Friday, January 1, 2010

Virtually Normal

Catholic gay uber-blogger Andrew Sullivan’s first book Virtually Normal: An Argument About Homosexuality is beautifully and subtly written. I was at first put off by his characterisation of four broad positions as sets of people (prohibitionists, liberationists, conservatives, liberals) rather than sets of arguments—the modern habit of personalising positions so that “wrong” opinions are a failure of moral character I find deeply distasteful and profoundly corrupting, particularly of scholarship. But Sullivan is as much engaging with different sensibilities as arguments, so it works.

Perhaps unsurprisingly, the book did not change my mind on any significant issue, but it was informative and enlightening. Googling™ for reviews of the book, it has patently sparked strong reactions. (Particularly, it seems, from the gay left, the tone of whose reviews are typically rather more angry, dismissive and personalised than those from conservative reviewers.)

Reading Virtually Normal I was, for example, better informed about the official Catholic position as it stood in 1995 (when the book was originally published). In 1986, in a document authored by the then Cardinal Ratzinger, the Church did declare that a homosexual person was, like all people made in the image and likeness of God. But only in an odd sort of way, since:
… although the particular inclination of the homosexual person is not a sin, it is a more or less strong tendency ordered towards an intrinsic moral evil and thus the inclination itself must be seen as an objective disorder (p 38-39).

[DATASET SECTION]
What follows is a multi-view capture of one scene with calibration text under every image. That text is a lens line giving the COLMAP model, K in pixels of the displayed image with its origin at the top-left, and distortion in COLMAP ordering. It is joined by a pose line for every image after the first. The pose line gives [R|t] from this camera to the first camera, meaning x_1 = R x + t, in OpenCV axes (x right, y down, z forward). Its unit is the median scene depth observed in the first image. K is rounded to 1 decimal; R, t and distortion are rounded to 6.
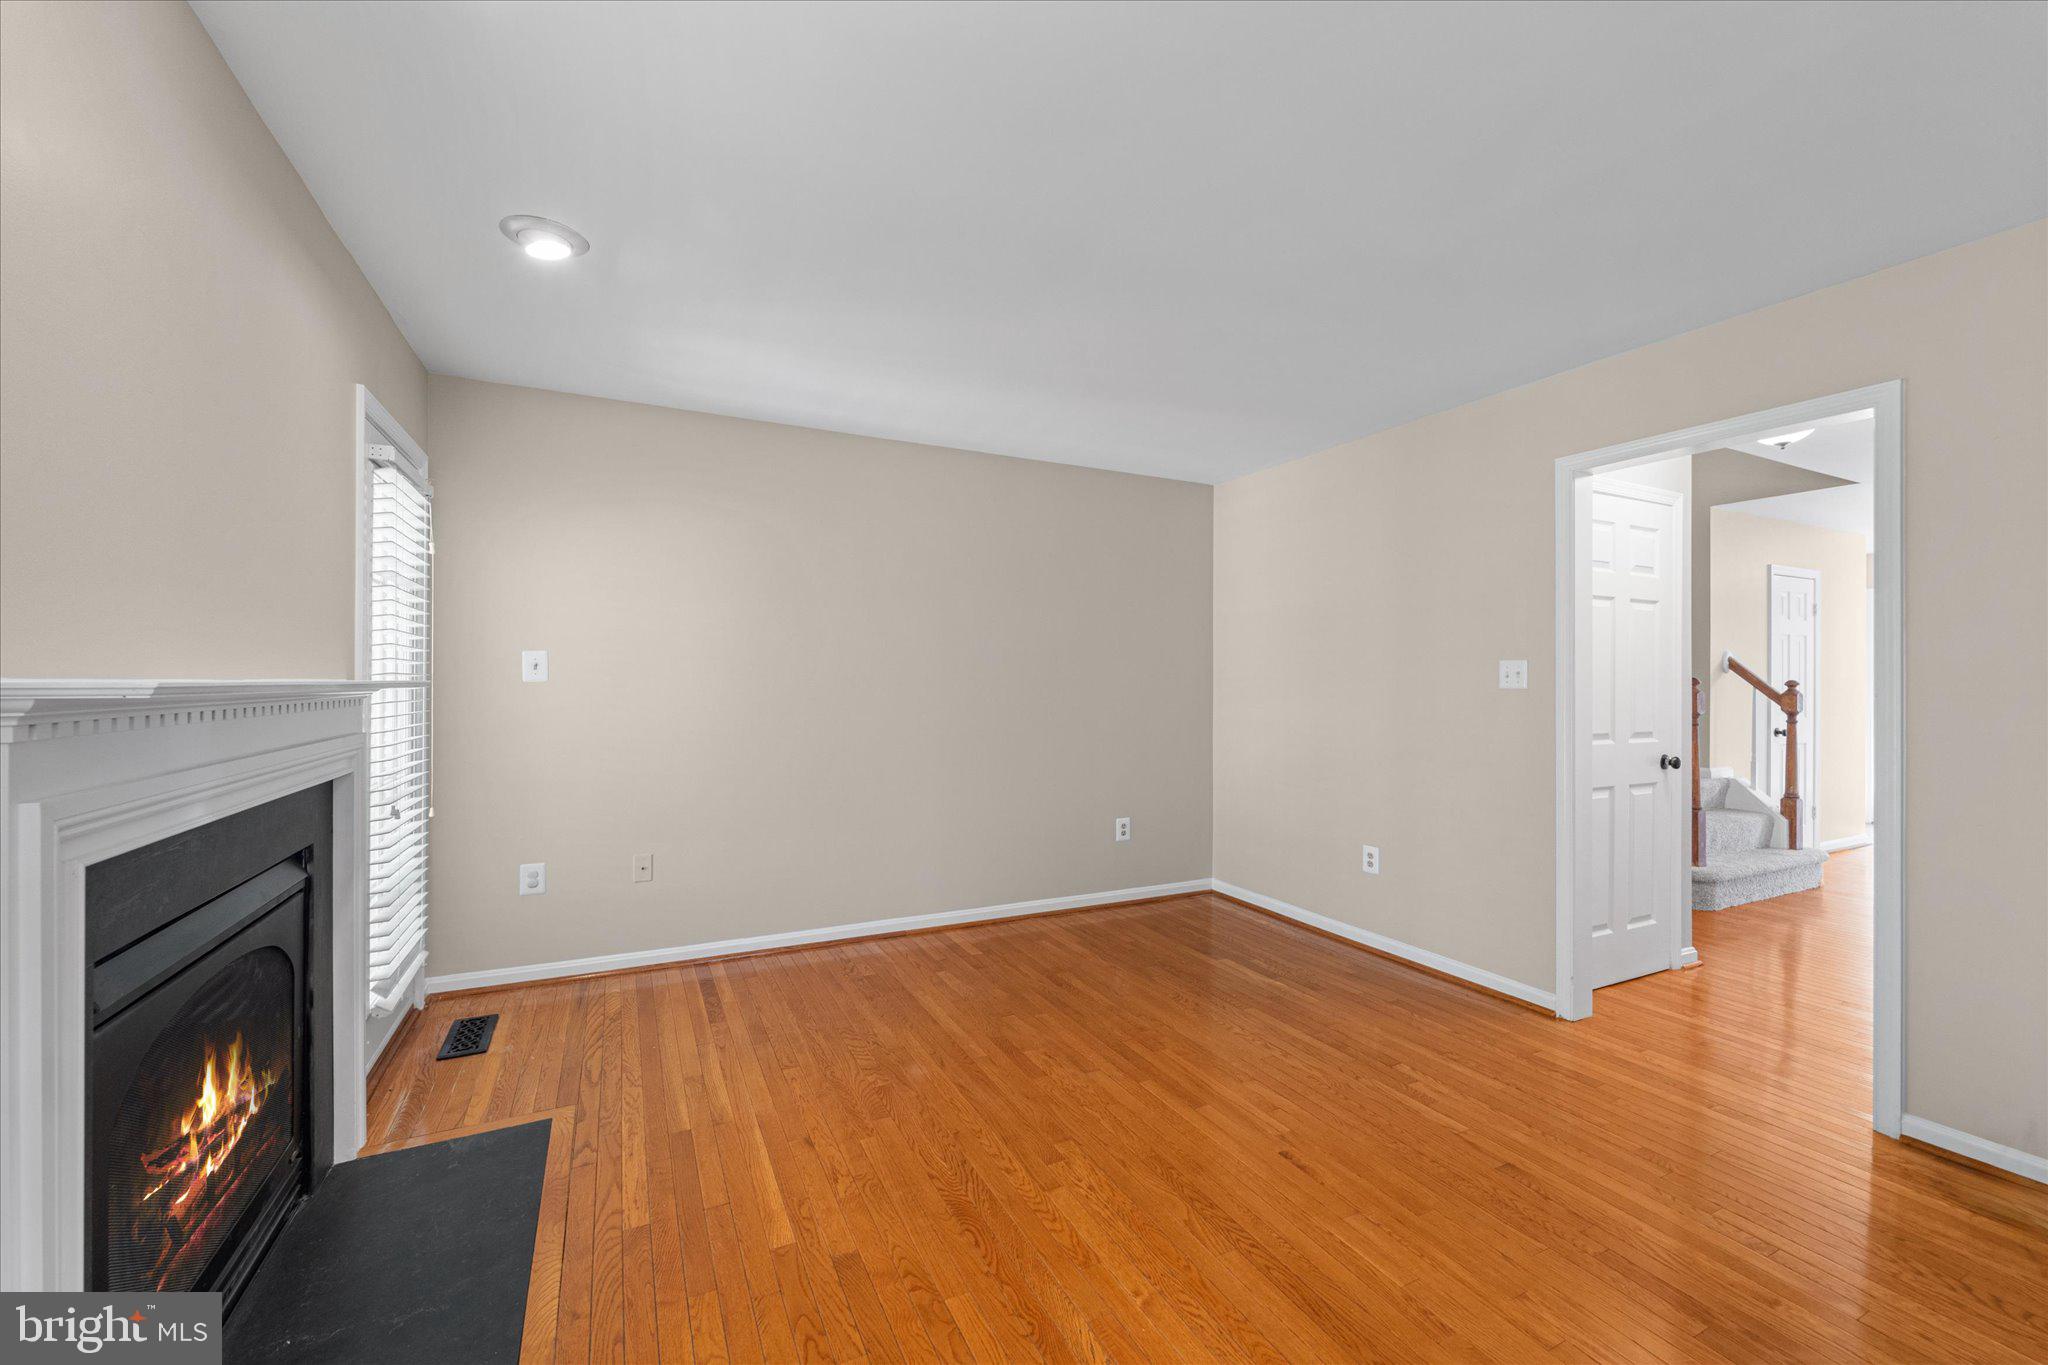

[REQUIRED WORK]
Rewrite the part of the book review that opens with "Perhaps unsurprisingly, the" and closes with "from conservative reviewers.)", putting "heated reactions" in place of "strong reactions".

[EXPECTED OUTPUT]
Perhaps unsurprisingly, the book did not change my mind on any significant issue, but it was informative and enlightening. Googling™ for reviews of the book, it has patently sparked heated reactions. (Particularly, it seems, from the gay left, the tone of whose reviews are typically rather more angry, dismissive and personalised than those from conservative reviewers.)